Dimitrios J. Kondomerkos

Autophagosomal glycogen-degrading activity and its relationship to the general autophagic activity in newborn rat hepatocytes: The effects of parenteral glucose administration.

The effects of the administration of parenteral glucose on the postnatal glycogen autophagic activity and its relationship to the general autophagic activity, were studied in newborn rat liver using electron microscopy and biochemical methods. Glucose abolished the normal postnatal hypoglycemia and preserved the hepatocytic hyaloplasmic glycogen to the levels of birth. It also inhibited the normal postnatal increase in the number and volume of autophagic vacuoles. Glucose especially decreased the rate of postnatal development of the glycogen‐containing autophagic vacuoles. This decrease was greater than that of the autophagic vacuoles in general. In the control animals at the age of 6 h, the total volume of the glycogen‐containing autophagic vacuoles accounted for 87% of the autophagic vacuoles in general, whereas in the glucose‐treated animals of the same age, for only 62%. The results of this and previous studies support the view that the general autophagic activity that develops in the immediate postnatal period in rat hepatocytes is mainly expressed as glycogen autophagic activity selectively inhibited by glucose. Microsc. Res. Tech., 2010.

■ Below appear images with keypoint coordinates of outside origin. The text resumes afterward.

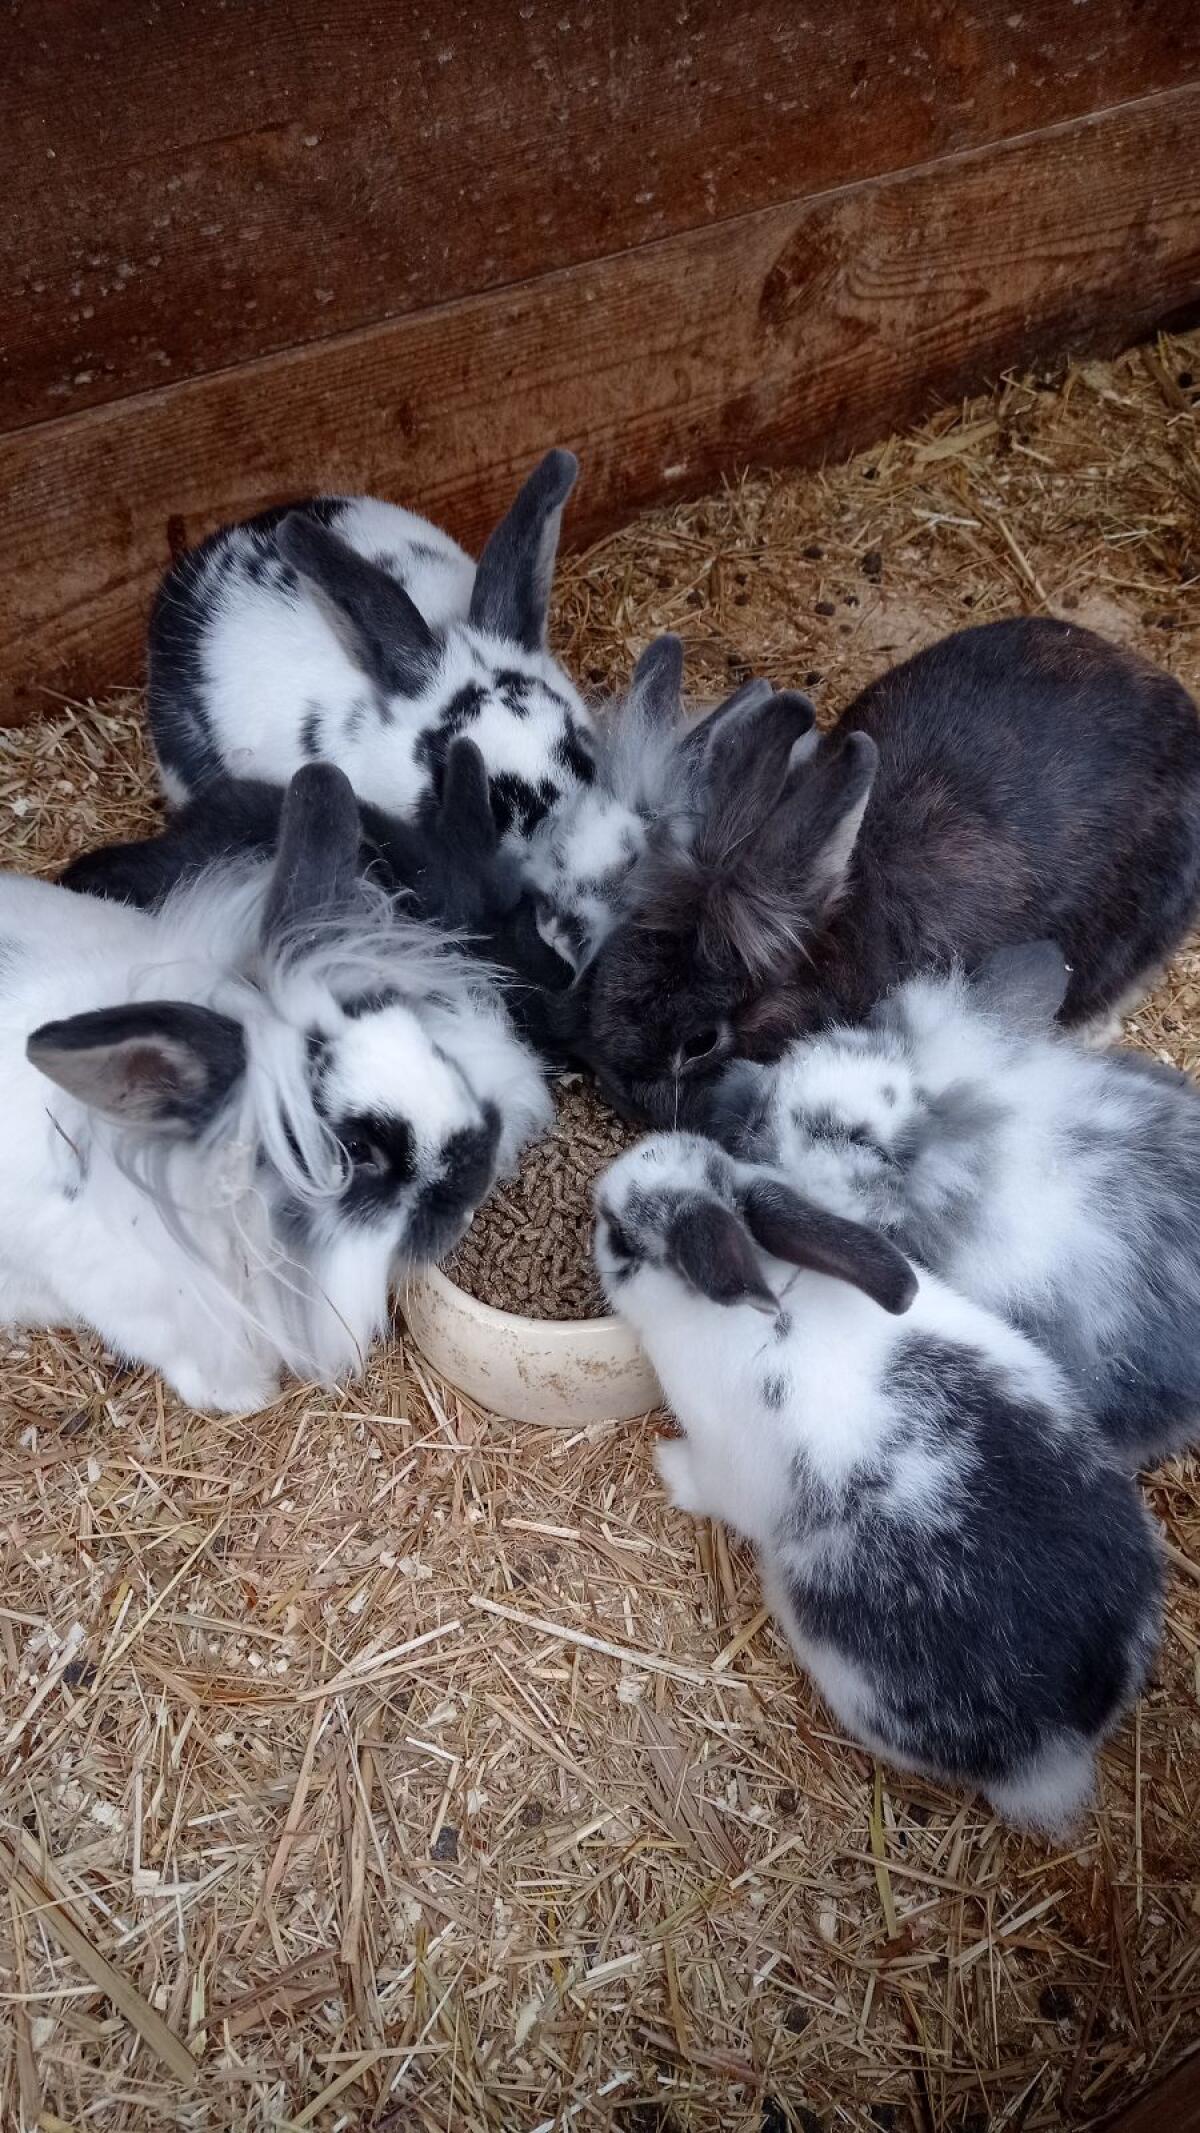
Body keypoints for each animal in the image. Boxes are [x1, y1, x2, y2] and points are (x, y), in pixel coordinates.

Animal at [593, 1132, 1161, 1834]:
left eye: (619, 1234)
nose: (596, 1195)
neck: (771, 1300)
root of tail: (1064, 1741)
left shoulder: (722, 1465)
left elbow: (704, 1485)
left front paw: (665, 1467)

The administration of nonmetabolizable glucose analogues fails to suppress the development of glycogen autophagy in newborn rat hepatocytes

The effects of parenteral administration of glucose, 3‐methylglucose (3MG), or 2‐deoxyglucose (2DG) on the glycogen autophagy were studied in the newborn rat liver using electron microscopy and biochemical methods. The administration of glucose resulted in hyperglycemia and prevented the mobilization of hepatocytic glycogen. It also prevented the development of autophagic vacuoles in general and inhibited the glycogen‐degrading activity of acid α‐1,4‐glucosidase. The nonphosphorylated and not further metabolized glucose analog 3MG also produced hyperglycemia, but increased acid glucosidase. Pretreating the newborns with the β‐adrenergic blocker propranolol inhibited the effects of 3MG. The phosphorylated but not fully metabolized glucose analog 2DG produced similar effects. The administration of xylitol to the newborns already treated with 2DG, suppressed acid glucosidase. The results of this and our previous studies suggest that glucose must be metabolized beyond its phosphorylation step to inhibit acid glucosidase activity. Microsc. Res. Tech. 73:1009–1014, 2010.